III. protein post translational modifications
Besides the proteins, protein post-translational modifications (PTMs) are also interesting targets because of their involvement in many disease-related signaling pathways. Our current pipeline focuses on an unbiased, comprehensive discovery phase to identify biomarker candidates resulting from disease associated differential expression and aberrant PTMd (phosphorylation, acetylation, glycosylation) proteins. We also developed in vitro assays to identify and validate top priority possible targets. Moreover, our group has been working on the development of various technologies for PTM-related detection.

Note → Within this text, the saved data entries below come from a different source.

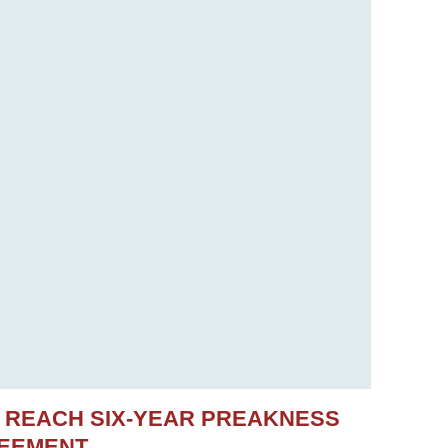
S REACH SIX-YEAR PREAKNESS
REEMENT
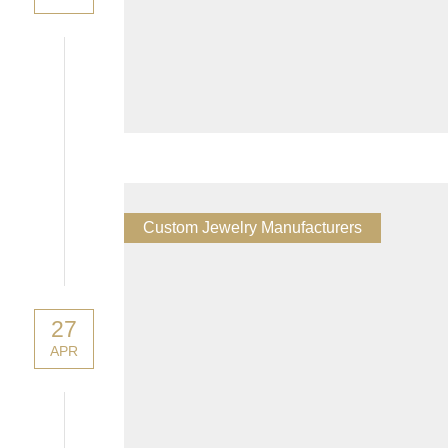
Custom Jewelry Manufacturers
27
APR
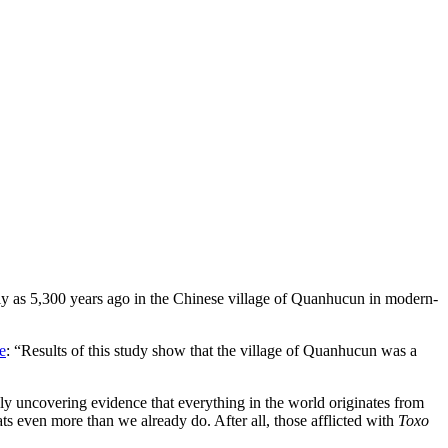
arly as 5,300 years ago in the Chinese village of Quanhucun in modern-
e
: “Results of this study show that the village of Quanhucun was a
ly uncovering evidence that everything in the world originates from
ats even more than we already do. After all, those afflicted with
Toxo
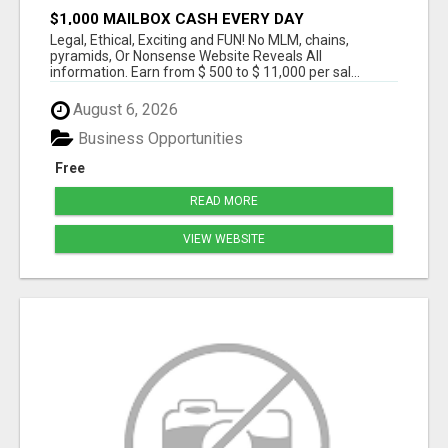
$1,000 MAILBOX CASH EVERY DAY
Legal, Ethical, Exciting and FUN! No MLM, chains,
pyramids, Or Nonsense Website Reveals All
information. Earn from $ 500 to $ 11,000 per sal...
August 6, 2026
Business Opportunities
Free
READ MORE
VIEW WEBSITE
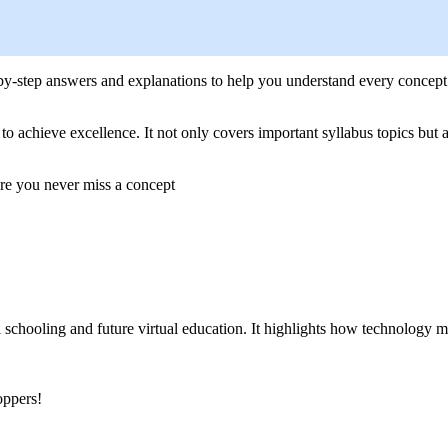
-by-step answers and explanations to help you understand every concept
achieve excellence. It not only covers important syllabus topics but als
ure you never miss a concept
l schooling and future virtual education. It highlights how technology
oppers!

Study I: Distinguishing Tumor Grades with Phosphoproteomics
In this study, urinary extracellular vesicular proteins are compared between healthy controls, patients with chronic kidney disease, and patients with either low grade or high-grade renal cell carcinoma (RCC). Knowing the grade of renal cell carcinoma is critical knowledge for surgeons recommending operations, but existing determination methods rely on painful and invasive tumor biopsies. The developed liquid biopsy for distinguishing low and high grade RCC utilizes urinary extracellular vesicular enrichment via EVtrap and phosphoprotein enrichment with PolyMac beads. After mass spectral analysis, upregulated phosphorylation was shown to be site specific between patients suffering from low-grade versus high-grade RCC, indicating that this technique is viable for distinguishing RCC grades even when compared to other kidney diseases or healthy patients.
Study II: Kinase Assay Linked Phosphoproteomics
Protein kinases are major regulatory components in almost all cellular processes in eukaryotic cells. By adding phosphate groups, protein kinases regulate the activity, localization, protein–protein interactions, and other features of their target proteins. It is known that protein kinases are central components in plant responses to environmental stresses such as drought, high salinity, cold, and pathogen attack. However, only a few targets of these protein kinases have been identified. Moreover, how these protein kinases regulate downstream biological processes and mediate stress responses is still largely unknown. In this study, we introduce a strategy based on isotope-labeled in vitro phosphorylation reactions using in vivo phosphorylated peptides as substrate pools and apply this strategy to identify putative substrates of nine protein kinases that function in plant abiotic and biotic stress responses.